Meal planning increases the chances that you will prepare a healthy family meal. The weekly food menu takes the guesswork out of cooking each night and gives you a chance to balance your meals with a variety of healthy foods. By planning meals for every weeknight, you are also able to put together a grocery shopping list to make sure all ingredients are kept available.
If your nights are busy, some prep work for that week’s meals can be done on the weekend. Set aside some time each weekend for prepping meals. Get the whole family involved to make the prep work go faster. For example, if you’re planning to serve chili on Monday and spaghetti with meat sauce on Wednesday, brown all the ground meat you need for both meals on Sunday. You shave several minutes off the prep time on the day you’re going to serve each dish. You can even make the entire meal and freeze it until later in the week. Casseroles work especially well with the freezer method. You can also cook extra of certain meals and reuse them the next night in different dishes. For example, if you cook extra chili, you can serve it the next night on nachos, taco salads, chili dogs or baked potatoes.
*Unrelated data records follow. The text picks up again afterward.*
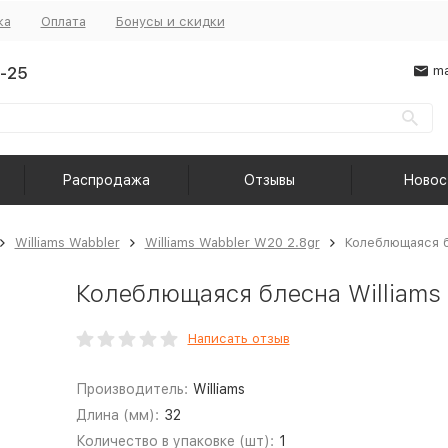
ка
Оплата
Бонусы и скидки
-25
ma
Распродажа
Отзывы
Новос
Williams Wabbler
Williams Wabbler W20 2.8gr
Колеблющаяся б
Колеблющаяся блесна Williams
Написать отзыв
Производитель:
Williams
Длина (мм):
32
Количество в упаковке (шт):
1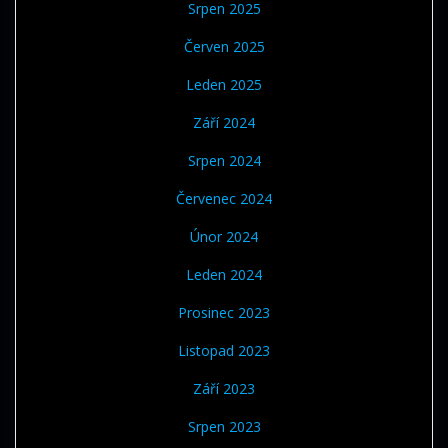
Srpen 2025
Červen 2025
Leden 2025
Září 2024
Srpen 2024
Červenec 2024
Únor 2024
Leden 2024
Prosinec 2023
Listopad 2023
Září 2023
Srpen 2023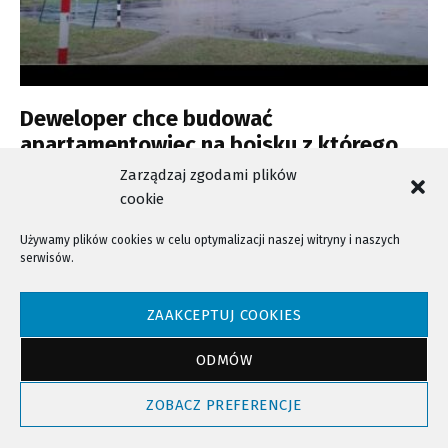
Deweloper chce budować
apartamentowiec na boisku z którego
korzystają mieszkańcy osiedla
Zarządzaj zgodami plików
cookie
Używamy plików cookies w celu optymalizacji naszej witryny i naszych
serwisów.
NTV - Nasza Telewizja Sądecka © 2023 Wszystkie prawa zastrzeżone!
ZAAKCEPTUJ COOKIES
ODMÓW
Powrót do góry
ZOBACZ PREFERENCJE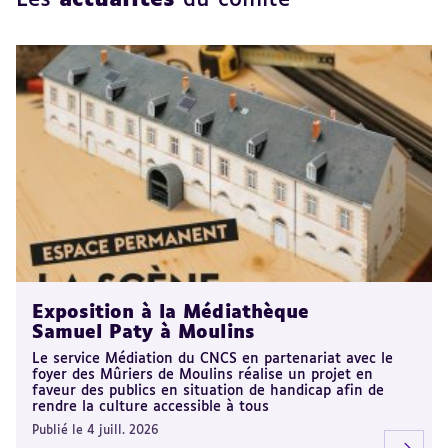
Les
actualités
du comité
Exposition à la Médiathèque
Samuel Paty à Moulins
Le service Médiation du CNCS en partenariat avec le
foyer des Mûriers de Moulins réalise un projet en
faveur des publics en situation de handicap afin de
rendre la culture accessible à tous
Publié le 4 juill. 2026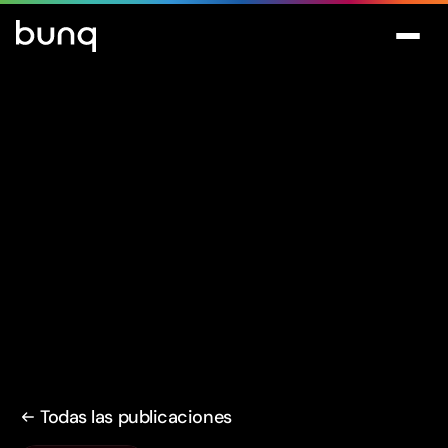
Todas las publicaciones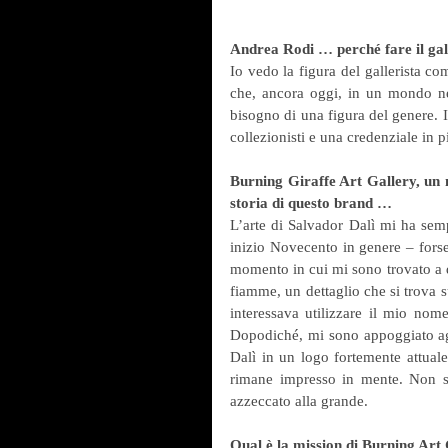
Andrea Rodi … perché fare il gall
Io vedo la figura del gallerista come
che, ancora oggi, in un mondo neb
bisogno di una figura del genere. Il
collezionisti e una credenziale in pi
Burning Giraffe Art Gallery, un 
storia di questo brand …
L’arte di Salvador Dalì mi ha semp
inizio Novecento in genere – forse i
momento in cui mi sono trovato a do
fiamme, un dettaglio che si trova s
interessava utilizzare il mio nome
Dopodiché, mi sono appoggiato agli
Dalì in un logo fortemente attual
rimane impresso in mente. Non so
azzeccato alla grande.
Qual è la mission di Burning Art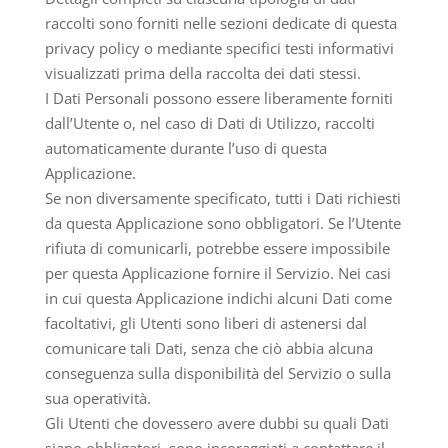
raccolti sono forniti nelle sezioni dedicate di questa
privacy policy o mediante specifici testi informativi
visualizzati prima della raccolta dei dati stessi.
I Dati Personali possono essere liberamente forniti
dall’Utente o, nel caso di Dati di Utilizzo, raccolti
automaticamente durante l’uso di questa
Applicazione.
Se non diversamente specificato, tutti i Dati richiesti
da questa Applicazione sono obbligatori. Se l’Utente
rifiuta di comunicarli, potrebbe essere impossibile
per questa Applicazione fornire il Servizio. Nei casi
in cui questa Applicazione indichi alcuni Dati come
facoltativi, gli Utenti sono liberi di astenersi dal
comunicare tali Dati, senza che ciò abbia alcuna
conseguenza sulla disponibilità del Servizio o sulla
sua operatività.
Gli Utenti che dovessero avere dubbi su quali Dati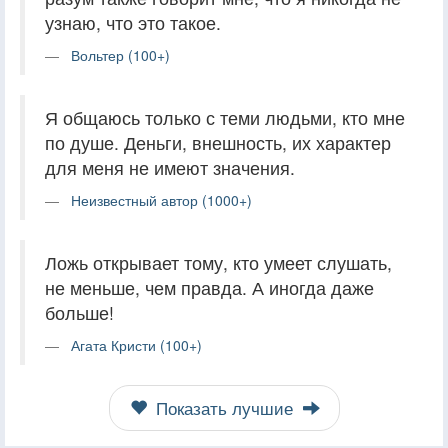
узнаю, что это такое.
Вольтер (100+)
Я общаюсь только с теми людьми, кто мне
по душе. Деньги, внешность, их характер
для меня не имеют значения.
Неизвестный автор (1000+)
Ложь открывает тому, кто умеет слушать,
не меньше, чем правда. А иногда даже
больше!
Агата Кристи (100+)
Показать лучшие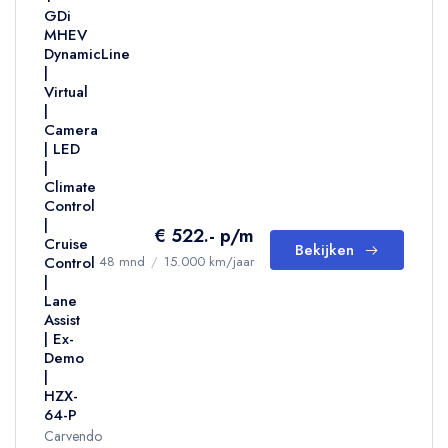
GDi
MHEV
DynamicLine
|
Virtual
|
Camera
| LED
|
Climate
Control
|
€ 522.- p/m
Cruise
Bekijken
Control
48 mnd
/
15.000 km/jaar
|
Lane
Assist
| Ex-
Demo
|
HZX-
64-P
Carvendo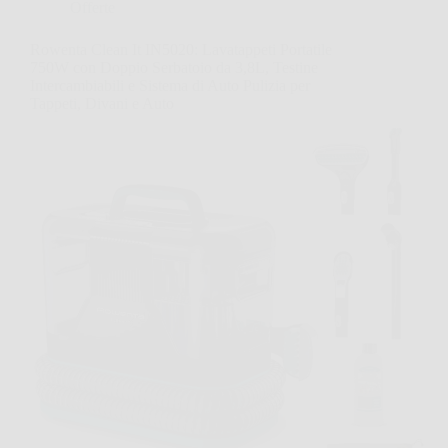
Offerte
Rowenta Clean It IN5020: Lavatappeti Portatile
750W con Doppio Serbatoio da 3,8L, Testine
Intercambiabili e Sistema di Auto Pulizia per
Tappeti, Divani e Auto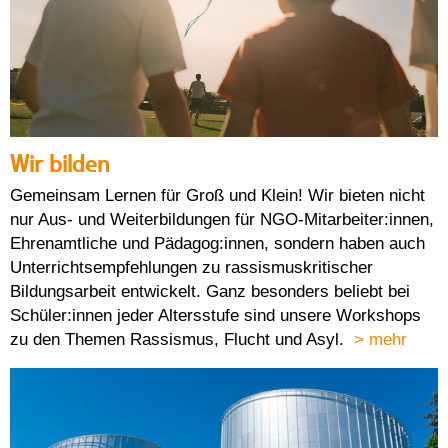
Wir bilden
Gemeinsam Lernen für Groß und Klein! Wir bieten nicht
nur Aus- und Weiterbildungen für NGO-Mitarbeiter:innen,
Ehrenamtliche und Pädagog:innen, sondern haben auch
Unterrichtsempfehlungen zu rassismuskritischer
Bildungsarbeit entwickelt. Ganz besonders beliebt bei
Schüler:innen jeder Altersstufe sind unsere Workshops
zu den Themen Rassismus, Flucht und Asyl.
> mehr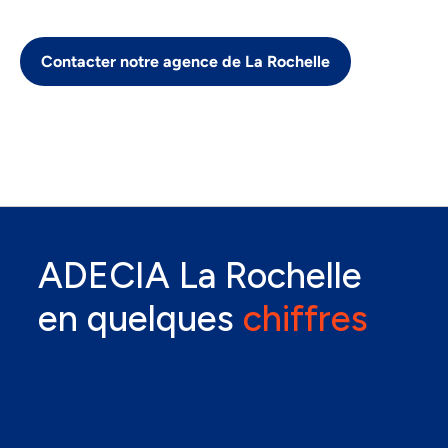
Contacter notre agence de La Rochelle
ADECIA La Rochelle
en quelques
chiffres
Restaurant food is typically higher in fat and calories than a meal you would cook at home. The healthy menu at many restaurants lacks choice and variety. If you have to eat on the go, try splitting meals between family members since portion sizes are often large. Avoid larger sizes of food options when you order. Some restaurants allow you to swap traditional fries for a healthier side dish. You can also save calories by opting for healthier drinks.
Busy families spend a lot of time on the road. Snacks keep everyone from getting too hungry before dinner time and give you the energy you need to keep going. Instead of stopping for a quick snack at a convenience store or fast food restaurant, pack your own snacks. Keep your family’s favorite healthy snacks in your vehicle or purse so you always have something with you. Ideas include dried fruit, pretzels, fresh fruit or a snack mix made with healthy ingredients.